Material for this exercise ::
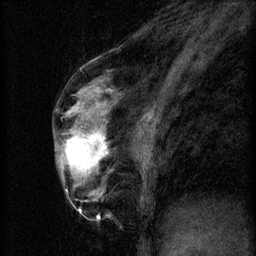
Breast MRI (dynamic contrast-enhanced), one sagittal slice. Position 28 of 60 along the scan axis. 3 images stored at this slice position (order not interpretable as contrast timing). 1.5 T. TE 4.2 ms, TR 8.2 ms. 256 × 256 image matrix, field of view 180 × 180 mm. Patient: female, 56 years.
Structures marked on this image (semi-automatic segmentation, software-assisted and operator-edited):
- analysis volume of interest (the breast-tissue region the enhancement analysis was run in; not a lesion): bounding box (x1, y1, x2, y2) in pixels: (60, 124, 113, 179)
- tumour enhancement mask (voxels above the 70 % enhancement threshold inside the analysis volume of interest): (65, 132, 106, 171)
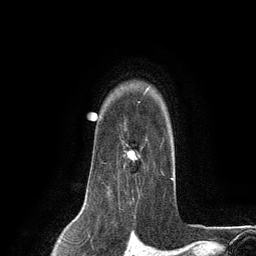
Breast MRI (dynamic contrast-enhanced), one axial slice. Position 99 of 134 along the scan axis. Cropped to one breast. Dynamic contrast-enhanced series, time point 2 of 6 at this slice position (early post-contrast). 3 T. TE 2.8 ms, TR 7.3 ms. 1.2 mm slice thickness. 256 × 256 image matrix, field of view 180 × 180 mm. Female patient.
Structures marked on this image (semi-automatically segmented with operator editing):
- enhancing-tissue mask used for the functional tumour volume (all voxels passing the contrast-enhancement thresholds inside the analysis volume; usually the tumour): bounding box [x1, y1, x2, y2] px = [102, 122, 164, 188]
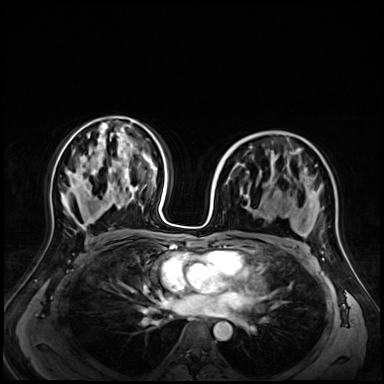
Breast MRI (dynamic contrast-enhanced), one axial slice. Position 38 of 72 along the scan axis. Dynamic contrast-enhanced series, time point 2 of 9 at this slice position (early post-contrast). 3 T. TE 1.4 ms, TR 4.3 ms. 2.5 mm slice thickness. 384 × 384 image matrix. Female patient.
Annotated regions visible in this slice (semi-automatically segmented with operator editing):
- enhancing-tissue mask used for the functional tumour volume (all voxels passing the contrast-enhancement thresholds inside the analysis volume; usually the tumour): box from (x=249, y=147) to (x=322, y=210) px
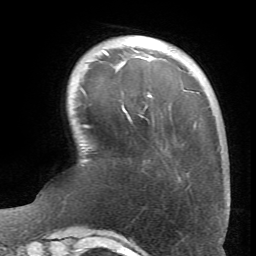
Breast MRI (dynamic contrast-enhanced), one axial slice. Slice 15 of 66 in the series (ordered by position). Cropped to one breast. Dynamic contrast-enhanced series, time point 2 of 6 at this slice position (early post-contrast). 1.5 T. TE 4.1 ms, TR 8.4 ms. 2.4 mm slice thickness. 256 × 256 image matrix. Female patient.
Structures marked on this image (semi-automatic segmentation, software-assisted and operator-edited):
- enhancing-tissue mask used for the functional tumour volume (all voxels passing the contrast-enhancement thresholds inside the analysis volume; usually the tumour): bounding box (x1, y1, x2, y2) in pixels: (103, 50, 151, 117)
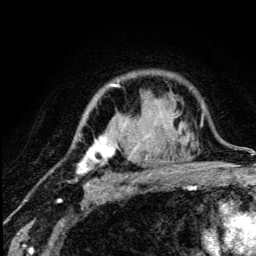
Breast MRI (dynamic contrast-enhanced), one axial slice; slice 92 of 134 in the series (ordered by position); cropped to one breast; dynamic contrast-enhanced series, time point 2 of 5 at this slice position (early post-contrast); 3 T; TE 4.2 ms, TR 8.6 ms; 1.2 mm slice thickness; 256 × 256 image matrix, field of view 160 × 160 mm. Female patient.
Structures marked on this image (semi-automatically segmented with operator editing):
- enhancing-tissue mask used for the functional tumour volume (all voxels passing the contrast-enhancement thresholds inside the analysis volume; usually the tumour): box from (x=77, y=84) to (x=177, y=189) px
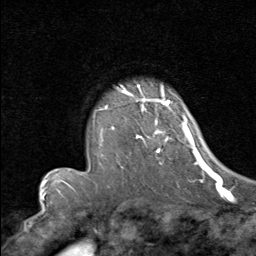
Breast MRI (dynamic contrast-enhanced), one axial slice. Position 62 of 80 along the scan axis. Cropped to one breast. Dynamic contrast-enhanced series, time point 2 of 8 at this slice position (early post-contrast). 1.5 T. TE 1.7 ms, TR 4.5 ms. 256 × 256 image matrix, field of view 180 × 180 mm. Female patient.
Outlined on this slice (semi-automatic segmentation, software-assisted and operator-edited):
- enhancing-tissue mask used for the functional tumour volume (all voxels passing the contrast-enhancement thresholds inside the analysis volume; usually the tumour): bounding box <93,90,192,164> (left, top, right, bottom; pixels)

Directions for this task ::
Write out exactly the lines above between the line with "slice. Position 62" and the line with "Outlined on this", inclusive, and nothing beyond them.

Answer to the problem ::
Breast MRI (dynamic contrast-enhanced), one axial slice. Position 62 of 80 along the scan axis. Cropped to one breast. Dynamic contrast-enhanced series, time point 2 of 8 at this slice position (early post-contrast). 1.5 T. TE 1.7 ms, TR 4.5 ms. 256 × 256 image matrix, field of view 180 × 180 mm. Female patient.
Outlined on this slice (semi-automatic segmentation, software-assisted and operator-edited):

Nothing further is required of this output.